On Thursday 02 May 2002 02:20, Anton Blanchard wrote:
>> From arch/ppc64/kernel/iSeries_setup.c:
>> * The iSeries may have very large memories ( > 128 GB ) and a partition
>> * may get memory in "chunks" that may be anywhere in the 2**52 real
>> * address space. The chunks are 256K in size.
>> Also check out CONFIG_MSCHUNKS code and see why I'd love to see a generic
>> solution to this problem.
On Fri, May 03, 2002 at 01:05:45AM +0200, Daniel Phillips wrote:
> Hmm, I just re-read your numbers above. Supposing you have 256 GB of
> 'installed' memory, divided into 256K chunks at random places in the 52
> bit address space, a hash table with 1M entries could map all that
> physical memory. You'd need 16 bytes or so per hash table entry, making
> the table 16MB in size. This would be about .0006% of memory.

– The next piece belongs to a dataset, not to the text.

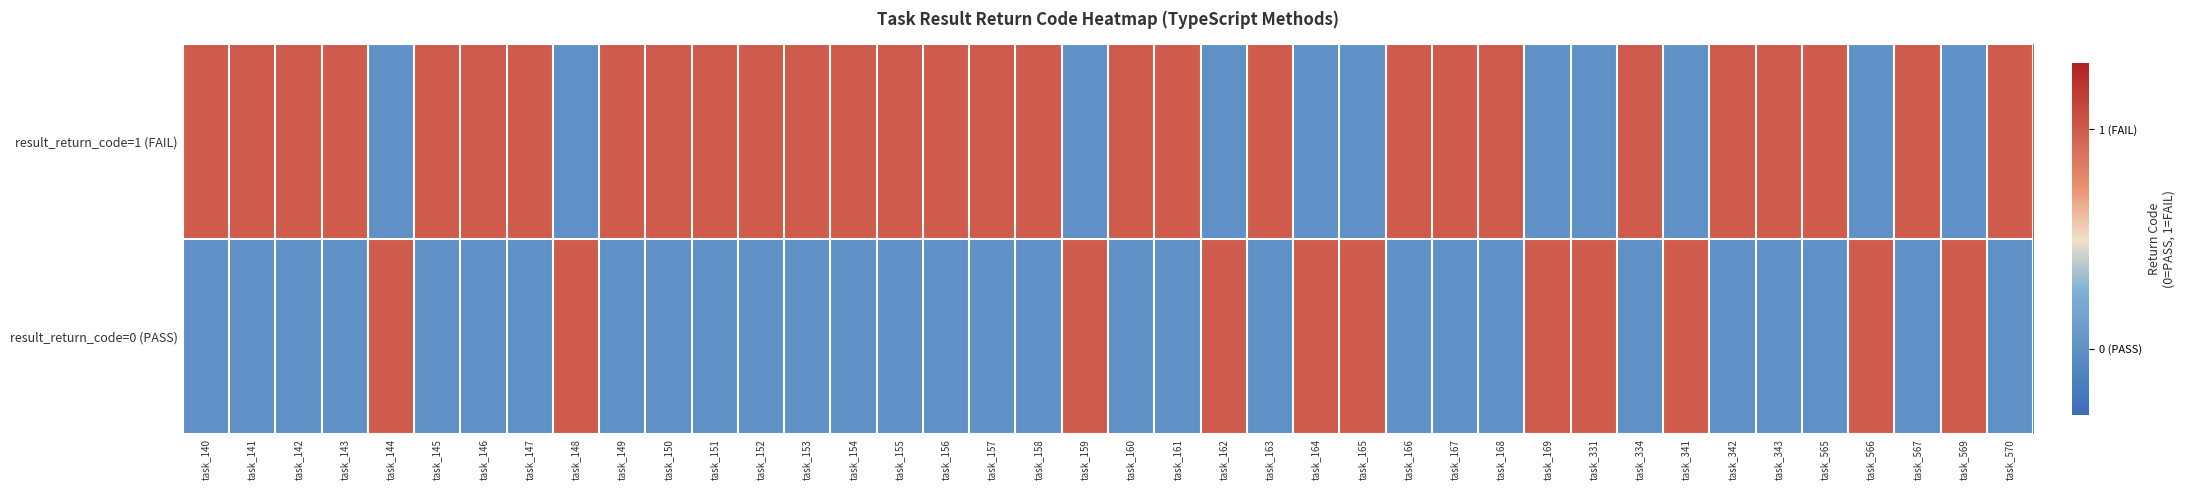

List the series in order of their overall mean, highest first.

result_return_code=1 (FAIL), result_return_code=0 (PASS)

Doh! I made all that noise about "contiguously allocated" and the
relaxation of the contiguous allocation requirement on the aggregate
was the whole reason I liked trees so much! Regardless, if there's
virtual contiguity the table can work, and what can I say, it's not my
patch, and there probably isn't a real difference given that your
ratio to memory size is probably small enough to cope.

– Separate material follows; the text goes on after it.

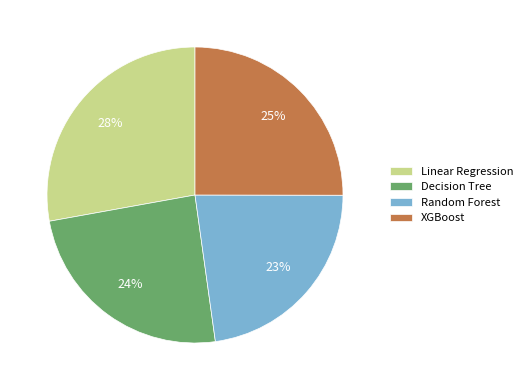

Combined, do XGBoost and Linear Regression account for over 50%?

Yes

On Fri, May 03, 2002 at 01:05:45AM +0200, Daniel Phillips wrote:
> More-or-less equivalently, a tree could be used, with the tradeoff being
> a little better locality of reference vs more search steps. The hash
> structure can also be tweaked to improve locality by making each hash
> entry map several adjacent memory chunks, and hoping that the chunks tend
> to occur in groups, which they most probably do.

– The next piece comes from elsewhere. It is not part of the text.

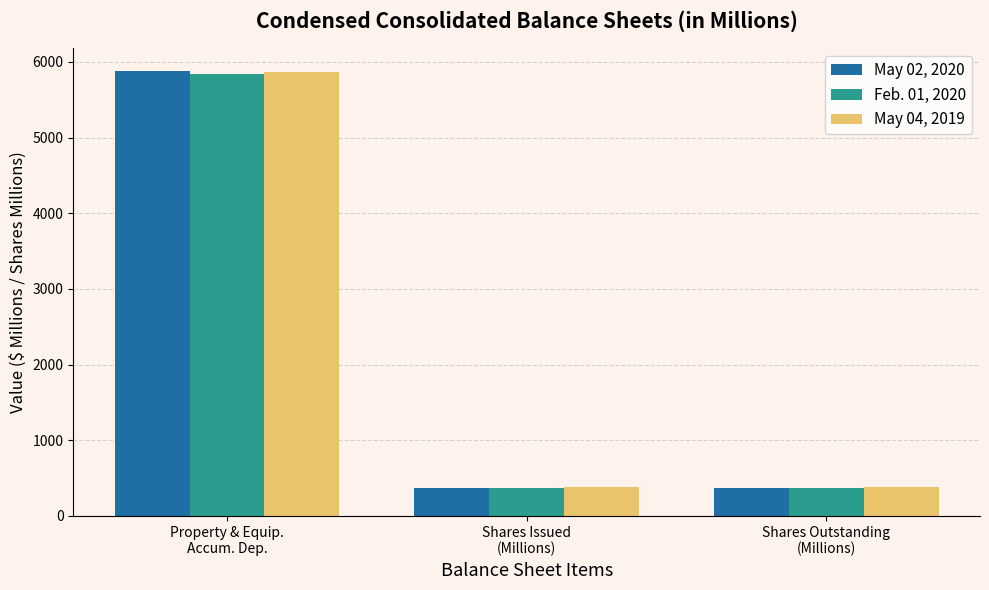

Rank the series by their maximum value, from highest to lowest.

May 02, 2020, May 04, 2019, Feb. 01, 2020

> I'm offering the hash table, combined with config_nonlinear as a generic
> solution.
Is the virtual remapping for virtual contiguity available at the time
this remapping table is set up? A 1M-entry table is larger than the
largest available fragment of physically contiguous memory even at
1B/entry. If it's used to direct the virtual remapping you might need
to perform some arch-specific bootstrapping phases. Also, what is the
recourse of a boot-time allocated table when it overflows due to the
onlining of sufficient physical memory? Or are there pointer links
within the table entries so as to provide collision chains? If so,
then the memory requirements are even larger... If you limit the size
of the table to consume an entire hypervisor-allocated memory fragment
would that not require boot-time allocation of a fresh chunk from the
hypervisor and virtually mapping the new chunk? How do you know what
the size of the table should be if the number of chunks varies dramatically?